Po wykonaniu 200 zdjęć samolotów postanawiamy wracać, już najwyższa pora. Jednak po drodze zahaczamy o Świerklaniec.

Jezioro Świerklaniec © amiga


i park Świerklański. Jestem tu pierwszy raz, ale chyba nie ostatni :)

mini wodospad w parku W Świerklańcu © amiga


Po powrocie na Helenkę dokręcamy kilka km robiąc kółko po "wolnym mieście", Darek ma na liczniku niecałe 100km. Głupio by było zakończyć wycieczkę z wynikiem 99.00km.

W domu Darka odpoczywam dłuższą chwilę, jestem trochę zmęczony na dokładkę, zaczęło padać. Po analizie prognoz pogody umawiamy się na następny dzień na podbój jury Krakowsko-Częstochowskiej :).
ok 20:10 już sam jadę przez Rokitnicę do centrum Zabrza. Ładuję się do pociągu. 25 min później jestem w Katowicach jeszcze 2 górki i jestem w domu :)

Było rewelacyjnie, momentami ciężko, ogólnie zajebiście. Dzięki Darku

... do dom ...

Czwartek, 11 sierpnia 2011 · Komentarze(0)
Powrót do domu standardową trasą, bez większych przeszkód i przygód. Denerwujący był tylko silny wiatr. Boczne podmuchy były bardzo odczuwalne i kilka razy niebezpiecznie mnie przechyliły. Zdecydowanie lepiej jechało się po lesie gdzie byłem osłonięty od wiatru.

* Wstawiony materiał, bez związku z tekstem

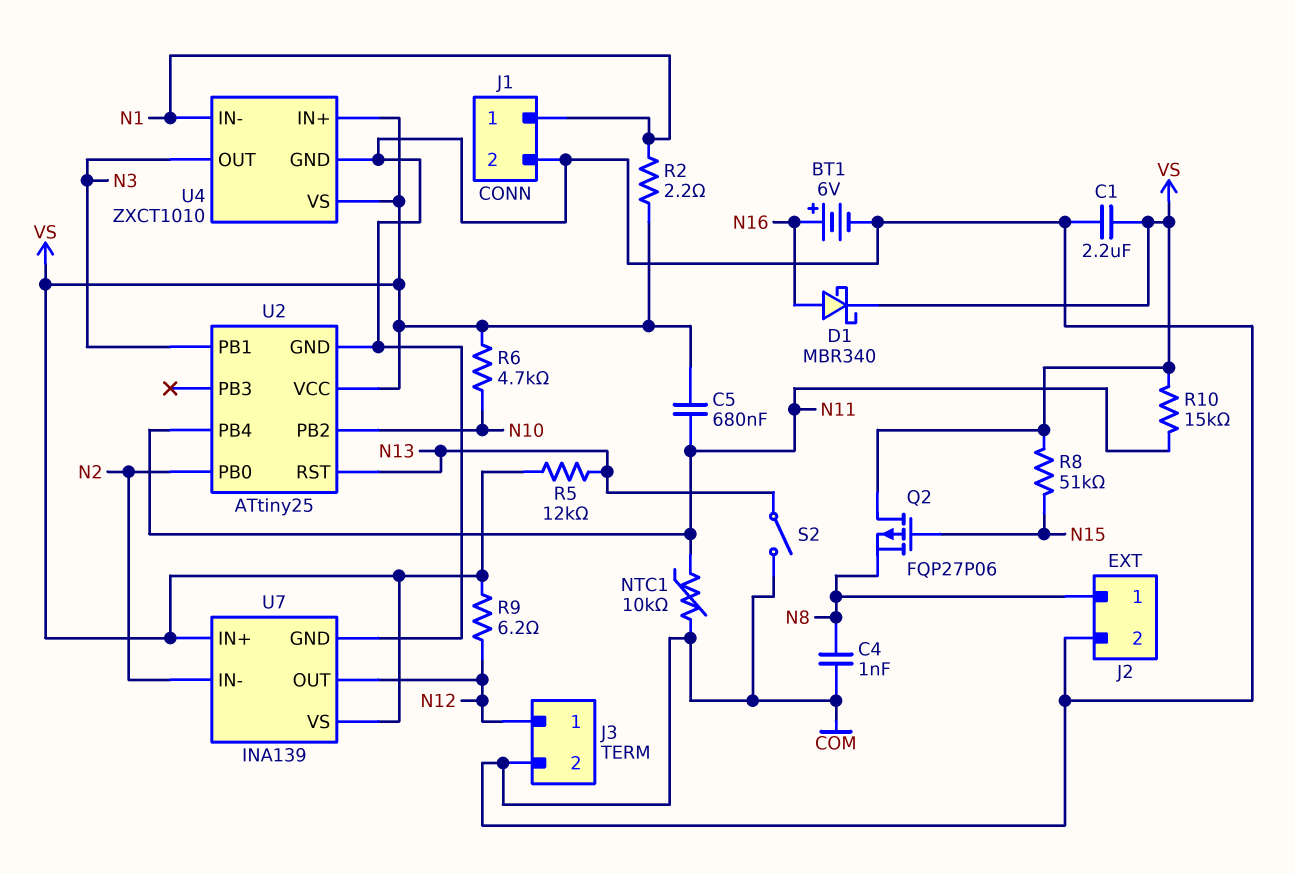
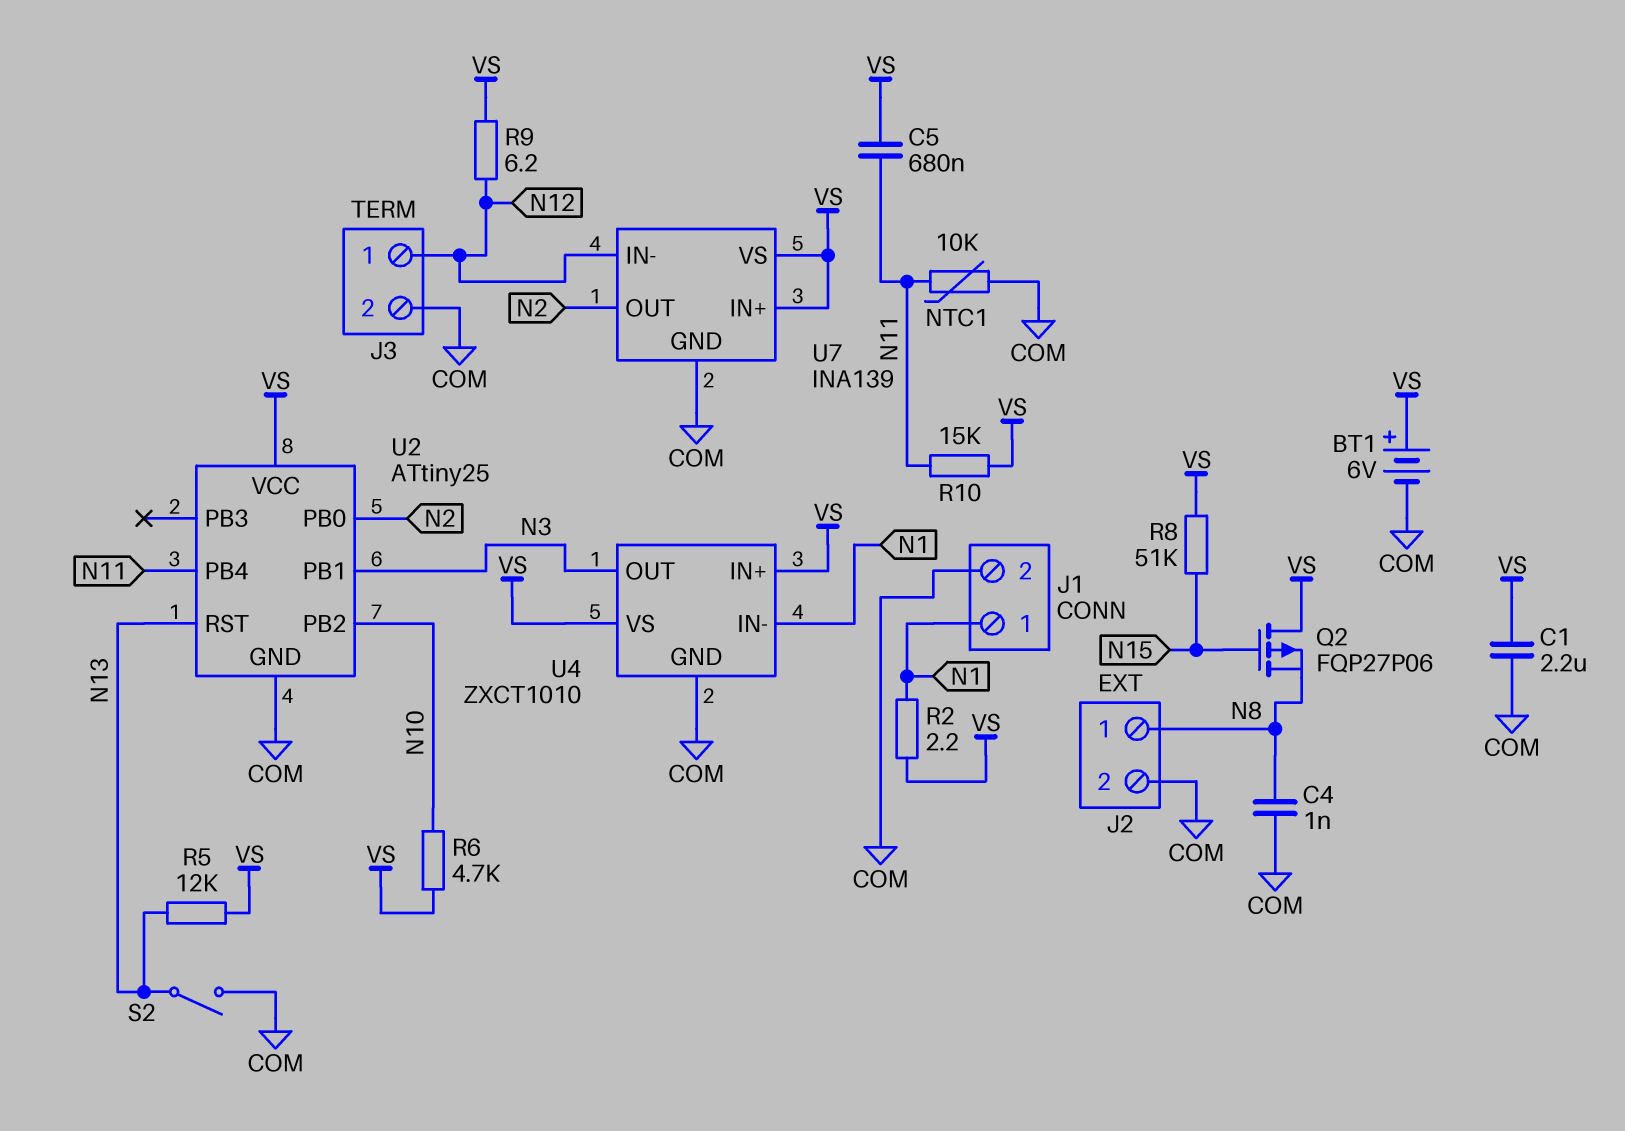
BT1: 6V (plus N16, minus COM) -> 6V (plus VS, minus COM)
D1: schottky MBR340 (A N16, K VS) -> none
U7 pin IN-: N2 -> N12
U7 pin OUT: N12 -> N2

Czwartkowy wypad do pracy ...

Czwartek, 11 sierpnia 2011 · Komentarze(0)
Wczoraj dzień wolny, niestety nagromadziło się trochę spraw do załatwienia. O wielkich wyprawach nie było mowy. Dzisiaj jednak wróciłem na "moją" trasę. Wyjazd późno ok. 7:15 - późno, ale dam radę. Bez jakichkolwiek przerw dojechałem do pracy i ... tyle :)
Rano zimno, chyba zbliża się jesień. 10 stopni to nie najlepiej jak na sierpień, pozostaje nadzieja, że to się wkrótce poprawi. Z drugiej strony jestem zimnolubny więc specjalnie mi to nie przeszkadzało :)

Suma zaległości

Środa, 10 sierpnia 2011 · Komentarze(0)
Zaległy wpis na bikestats. W zasadzie suma 2 wpisów. Pierwsza część to niedzielny wypad na grzyby z Matką. Jazdy niewiele, więcej pchania roweru i szukania grzybów, reszta to wczorajsze testowanie nowego nabytku kamery sportowej Kodak Playsport Zx3. Muszę jednak pomyśleć nad jej mocowaniem. Statyw dopiero idzie pocztą ,a drgania na tym co miałem wzmacniają się i filmiki wyglądają strasznie.